The Linux Btrfs filesystem is frequently compared to Sun’s ZFS; both allow users to pool storage devices together without relying on expensive hardware raid cards, both offer snapshots and cloning, and both calculate and store checksums of all data by default.

Thanks to the checksum feature in ZFS, all data stored on the filesystem can be verified to be stored correctly with one command: zpool scrub <poolname>. This will read all data on the filesystem and compare it to the checksums that are stored. If a problem is found the filesystem, and a redundant copy of the data is available, the filesystem will heal itself. If it can’t do that, it will still notify the user that a problem was found.

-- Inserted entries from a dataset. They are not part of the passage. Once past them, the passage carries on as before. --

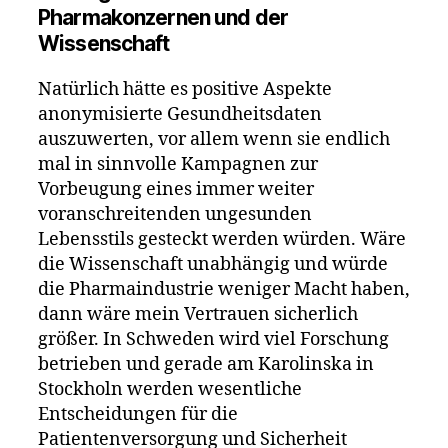
Pharmakonzernen und der
Wissenschaft
Natürlich hätte es positive Aspekte
anonymisierte Gesundheitsdaten
auszuwerten, vor allem wenn sie endlich
mal in sinnvolle Kampagnen zur
Vorbeugung eines immer weiter
voranschreitenden ungesunden
Lebensstils gesteckt werden würden. Wäre
die Wissenschaft unabhängig und würde
die Pharmaindustrie weniger Macht haben,
dann wäre mein Vertrauen sicherlich
größer. In Schweden wird viel Forschung
betrieben und gerade am Karolinska in
Stockholn werden wesentliche
Entscheidungen für die
Patientenversorgung und Sicherheit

Though it is maturing rapidly, Btrfs does not yet have a similar scrub command. However there are ways to accomplish the same thing using simple shell scripting. I expect a true scrub command for Btrfs will come along in the near future, so for now this will work adequately.

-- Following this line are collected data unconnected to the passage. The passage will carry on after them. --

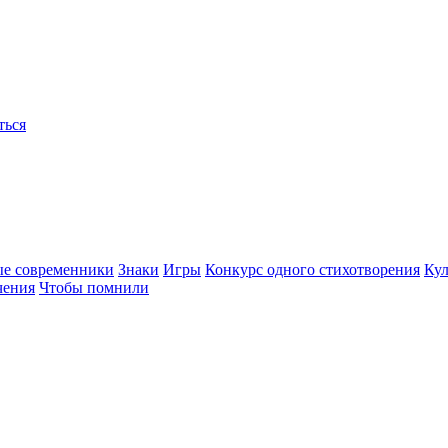
ться
ые современники
Знаки
Игры
Конкурс одного стихотворения
Кул
чения
Чтобы помнили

Just stick the following text in a file somewhere in your system path, like /usr/local/bin/btrfs-scrub, then make it executable with chmod +x /usr/local/bin/btrfs-scrub.


#!/bin/bash

function scrub {
  find $1 -mount -type f -exec cat '{}' > /dev/null \;
}

if [ $# -ne 1 ]
then
  echo "Please give a filesystem path"
  exit $E_BADARGS
fi

echo "Btrfs-scrub script"
echo "Checking $1, this may take a while"
scrub $1
echo "Scrub complete! Check dmesg for any possible errors"

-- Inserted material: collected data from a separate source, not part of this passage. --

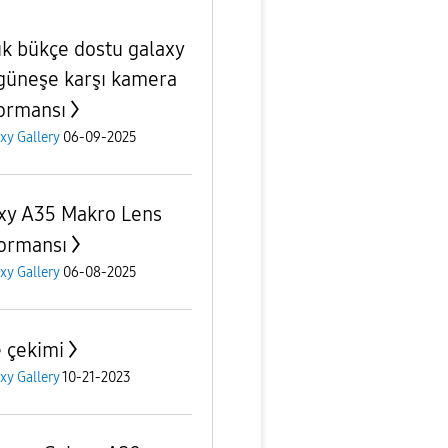
k bükçe dostu galaxy
güneşe karşı kamera
ormansı
xy Gallery
06-09-2025
xy A35 Makro Lens
ormansı
xy Gallery
06-08-2025
 çekimi
xy Gallery
10-21-2023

To use the script, execute it on a path like this:

btrfs-scrub /pool

The script takes a single argument, a filesystem path. It reads every file inside that path recursively, and streams the contents to /dev/null. The end result is nearly identical to the ZFS scrub operation, every file is checked when read, and if an invalid checksum is found, the kernel will print a message in the kernel log, which can be viewed with the dmesg command.

Because we’re just reading files from a path, there isn’t anything Btrfs specific about this script, but as far as scrubbing a disk is concerned, it is only useful on filesystems that know when data has been corrupted somehow.